Ce théâtre ne craint en effet pas le challenge pour ramener la parole et l’expérience au cœur des préoccupations théâtrales. C’est à cela qu’Antoine Caubet s’emploie, à faire entendre ce texte, celui de la parole, ou encore du parlêtre comme dirait Lacan. Cet écrit est « un rêve qui comme tout rêve est un cauchemar, même s’il est un cauchemar tempéré. A ceci près, et c’est comme ça qu’il fait ce Finnegans Wake, c’est que le rêveur n’y est aucun personnage particulier, il est le rêve même » (Lacan au sujet de Joyce). Quand une seconde on croit détenir le sens de ce récit, il nous file entre les neurones la seconde d’après. Il est langage, possédant sa singularité, son identité : propre et confuse, à démêler. Le metteur en scène s’autorise même quelques effets de voix sonorisée pour transparaître la monstruosité du champ de bataille dans lequel le rêveur est pris au piège.
Traduite de l’anglais au français, l’adaptation revient à la langue d’origine par bribes d’enregistrement sonores, ou par l’acteur lui-même, à la croisée d’autres langues. Au total, c’est environ une cinquantaine de langues qui sont utilisées par Joyce pour se raconter. Ecouter, il ne s’agit que de ça ici, quand la parole est en acte et la lettre en jeu. En s’attaquant à cette exception littéraire, Antoine Caubet fait preuve d’une audacieuse inconscience et offre l’occasion de découvrir ce texte méconnu de Joyce.

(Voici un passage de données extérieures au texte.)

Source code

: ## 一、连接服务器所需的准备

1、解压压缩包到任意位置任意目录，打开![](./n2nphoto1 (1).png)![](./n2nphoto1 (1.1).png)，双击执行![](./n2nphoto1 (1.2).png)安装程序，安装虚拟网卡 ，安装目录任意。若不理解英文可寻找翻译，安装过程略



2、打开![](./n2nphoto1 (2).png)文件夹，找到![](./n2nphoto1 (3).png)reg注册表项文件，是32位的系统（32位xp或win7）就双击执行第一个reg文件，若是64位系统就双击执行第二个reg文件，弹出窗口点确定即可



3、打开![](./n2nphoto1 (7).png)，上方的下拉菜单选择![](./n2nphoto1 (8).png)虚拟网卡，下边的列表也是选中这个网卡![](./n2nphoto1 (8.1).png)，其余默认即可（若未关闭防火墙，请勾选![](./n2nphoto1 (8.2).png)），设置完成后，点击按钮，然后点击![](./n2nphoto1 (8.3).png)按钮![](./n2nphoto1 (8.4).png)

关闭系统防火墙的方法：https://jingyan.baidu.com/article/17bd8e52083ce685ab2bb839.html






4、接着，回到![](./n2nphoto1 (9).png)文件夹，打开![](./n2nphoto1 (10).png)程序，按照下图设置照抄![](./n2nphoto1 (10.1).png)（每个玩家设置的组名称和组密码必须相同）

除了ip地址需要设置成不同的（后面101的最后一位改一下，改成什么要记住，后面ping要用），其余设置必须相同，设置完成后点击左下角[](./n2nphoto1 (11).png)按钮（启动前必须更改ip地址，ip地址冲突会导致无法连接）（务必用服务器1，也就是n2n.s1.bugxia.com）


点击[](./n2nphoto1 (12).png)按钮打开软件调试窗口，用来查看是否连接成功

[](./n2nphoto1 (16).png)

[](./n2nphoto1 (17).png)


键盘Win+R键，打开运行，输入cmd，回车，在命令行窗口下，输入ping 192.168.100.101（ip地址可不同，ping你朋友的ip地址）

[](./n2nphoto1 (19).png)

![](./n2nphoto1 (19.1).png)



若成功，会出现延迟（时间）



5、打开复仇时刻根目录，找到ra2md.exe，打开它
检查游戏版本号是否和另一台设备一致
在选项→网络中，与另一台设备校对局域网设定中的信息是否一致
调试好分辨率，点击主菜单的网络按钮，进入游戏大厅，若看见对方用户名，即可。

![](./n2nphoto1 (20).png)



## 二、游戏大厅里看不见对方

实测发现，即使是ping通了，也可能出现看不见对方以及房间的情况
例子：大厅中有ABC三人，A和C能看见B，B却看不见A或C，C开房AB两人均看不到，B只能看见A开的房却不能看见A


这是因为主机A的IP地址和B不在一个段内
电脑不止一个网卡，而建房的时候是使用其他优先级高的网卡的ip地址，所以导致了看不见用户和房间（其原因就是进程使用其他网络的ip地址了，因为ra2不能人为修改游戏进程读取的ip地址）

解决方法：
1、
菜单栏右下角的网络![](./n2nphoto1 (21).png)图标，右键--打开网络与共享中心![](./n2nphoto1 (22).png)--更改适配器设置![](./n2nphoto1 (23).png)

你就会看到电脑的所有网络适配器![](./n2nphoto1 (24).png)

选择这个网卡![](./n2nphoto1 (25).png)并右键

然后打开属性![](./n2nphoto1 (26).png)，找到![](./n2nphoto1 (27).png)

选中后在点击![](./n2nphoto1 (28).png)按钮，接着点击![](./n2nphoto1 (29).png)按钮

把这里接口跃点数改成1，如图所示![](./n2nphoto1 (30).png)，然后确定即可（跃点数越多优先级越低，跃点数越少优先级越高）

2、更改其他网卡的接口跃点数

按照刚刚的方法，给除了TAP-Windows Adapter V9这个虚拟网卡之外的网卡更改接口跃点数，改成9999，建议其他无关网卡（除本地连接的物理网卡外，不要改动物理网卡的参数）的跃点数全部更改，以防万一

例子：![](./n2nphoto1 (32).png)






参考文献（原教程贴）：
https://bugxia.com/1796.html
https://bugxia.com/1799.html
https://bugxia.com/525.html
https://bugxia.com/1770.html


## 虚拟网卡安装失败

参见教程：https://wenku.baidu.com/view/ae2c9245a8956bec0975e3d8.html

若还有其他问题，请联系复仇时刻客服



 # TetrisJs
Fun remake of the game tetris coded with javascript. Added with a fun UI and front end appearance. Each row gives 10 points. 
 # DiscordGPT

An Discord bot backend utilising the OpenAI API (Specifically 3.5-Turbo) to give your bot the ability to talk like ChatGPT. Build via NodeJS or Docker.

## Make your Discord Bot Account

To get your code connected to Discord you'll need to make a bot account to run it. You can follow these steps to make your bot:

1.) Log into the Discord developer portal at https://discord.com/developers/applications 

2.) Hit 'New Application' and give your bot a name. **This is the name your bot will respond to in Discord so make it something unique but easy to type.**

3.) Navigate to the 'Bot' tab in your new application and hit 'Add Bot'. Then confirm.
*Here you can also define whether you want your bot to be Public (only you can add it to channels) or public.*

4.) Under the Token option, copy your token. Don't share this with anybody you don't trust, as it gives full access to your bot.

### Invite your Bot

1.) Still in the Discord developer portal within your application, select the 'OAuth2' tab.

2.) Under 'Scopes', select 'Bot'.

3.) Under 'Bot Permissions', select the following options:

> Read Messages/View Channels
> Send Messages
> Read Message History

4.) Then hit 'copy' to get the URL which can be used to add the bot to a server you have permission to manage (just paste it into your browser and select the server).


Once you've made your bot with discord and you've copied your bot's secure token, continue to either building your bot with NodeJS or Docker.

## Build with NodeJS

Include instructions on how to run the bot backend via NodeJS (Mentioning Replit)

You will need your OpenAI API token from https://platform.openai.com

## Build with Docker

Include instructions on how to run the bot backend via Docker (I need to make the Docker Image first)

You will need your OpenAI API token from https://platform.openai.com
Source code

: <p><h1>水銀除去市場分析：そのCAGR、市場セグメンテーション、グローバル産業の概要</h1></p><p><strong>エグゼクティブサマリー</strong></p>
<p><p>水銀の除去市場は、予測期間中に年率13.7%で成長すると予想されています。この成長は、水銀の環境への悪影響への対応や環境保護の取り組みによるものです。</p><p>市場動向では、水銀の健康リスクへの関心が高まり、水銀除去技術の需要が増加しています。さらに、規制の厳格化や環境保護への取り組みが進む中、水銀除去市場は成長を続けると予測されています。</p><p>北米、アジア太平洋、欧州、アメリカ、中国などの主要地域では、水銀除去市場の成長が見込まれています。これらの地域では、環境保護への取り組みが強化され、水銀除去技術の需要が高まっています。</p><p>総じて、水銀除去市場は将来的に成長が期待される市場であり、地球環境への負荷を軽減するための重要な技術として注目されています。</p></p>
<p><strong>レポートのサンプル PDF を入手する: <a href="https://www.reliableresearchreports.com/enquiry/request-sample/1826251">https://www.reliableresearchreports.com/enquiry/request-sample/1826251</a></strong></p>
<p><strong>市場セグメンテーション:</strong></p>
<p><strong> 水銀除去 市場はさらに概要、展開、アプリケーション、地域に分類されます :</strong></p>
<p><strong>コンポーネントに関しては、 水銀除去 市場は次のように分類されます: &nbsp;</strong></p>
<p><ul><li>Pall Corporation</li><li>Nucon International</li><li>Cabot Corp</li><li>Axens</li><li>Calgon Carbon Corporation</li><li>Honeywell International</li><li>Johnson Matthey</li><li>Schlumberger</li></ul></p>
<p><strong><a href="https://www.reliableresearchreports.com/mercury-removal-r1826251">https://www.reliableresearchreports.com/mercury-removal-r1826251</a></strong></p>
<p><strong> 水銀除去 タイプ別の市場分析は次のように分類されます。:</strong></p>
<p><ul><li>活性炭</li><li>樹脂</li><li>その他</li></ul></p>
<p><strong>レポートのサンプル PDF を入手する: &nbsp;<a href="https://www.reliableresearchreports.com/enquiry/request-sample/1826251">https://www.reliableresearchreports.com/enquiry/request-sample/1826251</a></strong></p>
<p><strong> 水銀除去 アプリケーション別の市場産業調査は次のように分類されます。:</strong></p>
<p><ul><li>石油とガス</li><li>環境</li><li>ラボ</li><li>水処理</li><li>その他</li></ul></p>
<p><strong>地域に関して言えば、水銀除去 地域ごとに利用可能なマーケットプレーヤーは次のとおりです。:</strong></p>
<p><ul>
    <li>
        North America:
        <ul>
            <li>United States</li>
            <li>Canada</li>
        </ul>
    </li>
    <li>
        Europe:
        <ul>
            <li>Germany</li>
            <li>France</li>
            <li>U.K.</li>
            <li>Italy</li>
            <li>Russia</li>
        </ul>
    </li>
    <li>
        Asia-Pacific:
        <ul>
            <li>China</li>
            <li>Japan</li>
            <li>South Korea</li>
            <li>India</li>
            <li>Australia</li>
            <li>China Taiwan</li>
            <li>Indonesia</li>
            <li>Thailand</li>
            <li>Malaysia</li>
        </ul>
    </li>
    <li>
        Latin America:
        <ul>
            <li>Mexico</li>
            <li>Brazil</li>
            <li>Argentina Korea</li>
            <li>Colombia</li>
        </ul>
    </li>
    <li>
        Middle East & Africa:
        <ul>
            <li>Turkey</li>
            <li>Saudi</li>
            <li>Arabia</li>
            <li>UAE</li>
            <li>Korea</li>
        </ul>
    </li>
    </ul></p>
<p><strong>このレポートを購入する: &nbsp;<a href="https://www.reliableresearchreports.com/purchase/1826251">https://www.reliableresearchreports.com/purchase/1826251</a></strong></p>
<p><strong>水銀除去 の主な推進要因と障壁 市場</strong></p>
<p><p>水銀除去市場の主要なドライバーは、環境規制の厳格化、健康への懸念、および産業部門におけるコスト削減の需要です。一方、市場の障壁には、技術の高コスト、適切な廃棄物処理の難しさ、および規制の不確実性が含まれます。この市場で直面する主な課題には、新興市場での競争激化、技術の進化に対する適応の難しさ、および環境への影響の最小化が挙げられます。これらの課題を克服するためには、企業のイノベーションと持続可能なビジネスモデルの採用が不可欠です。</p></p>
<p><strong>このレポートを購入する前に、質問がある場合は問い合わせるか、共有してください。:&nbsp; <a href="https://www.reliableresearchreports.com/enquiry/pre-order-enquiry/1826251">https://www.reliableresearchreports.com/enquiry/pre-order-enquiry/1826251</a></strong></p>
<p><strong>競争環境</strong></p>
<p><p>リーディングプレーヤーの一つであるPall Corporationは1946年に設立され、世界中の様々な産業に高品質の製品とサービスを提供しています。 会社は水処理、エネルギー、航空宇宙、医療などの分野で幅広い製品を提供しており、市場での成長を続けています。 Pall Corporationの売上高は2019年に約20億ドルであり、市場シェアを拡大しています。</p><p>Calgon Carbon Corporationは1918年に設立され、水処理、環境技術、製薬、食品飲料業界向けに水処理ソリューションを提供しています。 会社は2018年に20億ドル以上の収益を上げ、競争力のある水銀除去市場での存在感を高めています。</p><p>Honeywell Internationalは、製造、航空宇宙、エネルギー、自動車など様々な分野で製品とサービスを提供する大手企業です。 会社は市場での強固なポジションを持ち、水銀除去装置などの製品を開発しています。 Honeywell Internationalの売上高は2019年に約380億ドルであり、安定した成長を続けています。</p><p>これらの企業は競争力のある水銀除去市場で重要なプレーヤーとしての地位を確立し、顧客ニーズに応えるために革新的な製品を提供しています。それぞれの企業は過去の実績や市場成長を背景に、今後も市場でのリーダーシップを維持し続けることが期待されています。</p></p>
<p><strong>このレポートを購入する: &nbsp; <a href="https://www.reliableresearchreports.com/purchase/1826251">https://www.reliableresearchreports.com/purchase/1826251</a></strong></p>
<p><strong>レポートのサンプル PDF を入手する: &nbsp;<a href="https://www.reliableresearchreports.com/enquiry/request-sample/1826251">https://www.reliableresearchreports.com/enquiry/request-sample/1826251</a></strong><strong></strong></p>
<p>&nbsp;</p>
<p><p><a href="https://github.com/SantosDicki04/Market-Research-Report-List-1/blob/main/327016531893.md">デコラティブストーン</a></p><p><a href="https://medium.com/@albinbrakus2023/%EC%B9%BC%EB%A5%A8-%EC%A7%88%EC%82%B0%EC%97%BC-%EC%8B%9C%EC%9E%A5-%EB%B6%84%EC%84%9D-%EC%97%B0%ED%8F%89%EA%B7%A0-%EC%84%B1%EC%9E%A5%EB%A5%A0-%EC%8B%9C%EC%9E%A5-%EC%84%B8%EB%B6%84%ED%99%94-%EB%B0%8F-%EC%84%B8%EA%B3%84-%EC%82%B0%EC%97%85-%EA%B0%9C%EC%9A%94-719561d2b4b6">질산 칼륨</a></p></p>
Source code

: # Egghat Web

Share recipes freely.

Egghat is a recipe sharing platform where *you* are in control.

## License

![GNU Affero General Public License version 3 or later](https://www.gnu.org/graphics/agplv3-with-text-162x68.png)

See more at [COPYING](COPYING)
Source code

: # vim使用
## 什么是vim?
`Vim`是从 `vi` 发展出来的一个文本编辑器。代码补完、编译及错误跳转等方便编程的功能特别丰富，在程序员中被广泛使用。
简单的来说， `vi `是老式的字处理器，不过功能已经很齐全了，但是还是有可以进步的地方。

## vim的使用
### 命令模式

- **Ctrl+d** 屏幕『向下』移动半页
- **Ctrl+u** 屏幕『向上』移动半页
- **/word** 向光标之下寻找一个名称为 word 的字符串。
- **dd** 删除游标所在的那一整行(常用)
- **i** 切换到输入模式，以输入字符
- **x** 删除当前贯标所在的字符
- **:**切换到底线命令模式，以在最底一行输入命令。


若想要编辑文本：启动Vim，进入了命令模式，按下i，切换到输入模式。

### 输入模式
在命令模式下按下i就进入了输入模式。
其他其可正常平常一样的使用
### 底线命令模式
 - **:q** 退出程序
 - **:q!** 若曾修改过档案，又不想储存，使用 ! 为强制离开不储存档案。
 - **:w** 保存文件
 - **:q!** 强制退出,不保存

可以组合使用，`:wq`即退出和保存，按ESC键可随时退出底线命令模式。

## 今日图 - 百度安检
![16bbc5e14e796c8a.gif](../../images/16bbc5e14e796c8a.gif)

On s’arrête au Chapitre Un, sous-titré « D’erre rive en rêvière », c’est déjà un bon début. Pas tout d’un coup, à moins justement d’un coup de folie pour que soit empoignée un jour l’intégralité de l’œuvre (dix sept chapitres, quatre livres), au risque sans doute d’y perdre ses repères…
Audrey Chazelle
Finnegans Wake – Chap.1 d’après James Joyce, mise en scène Antoine Caubet / du 17 janvier au 19 février 2012 à L’Aquarium / La Cartoucherie.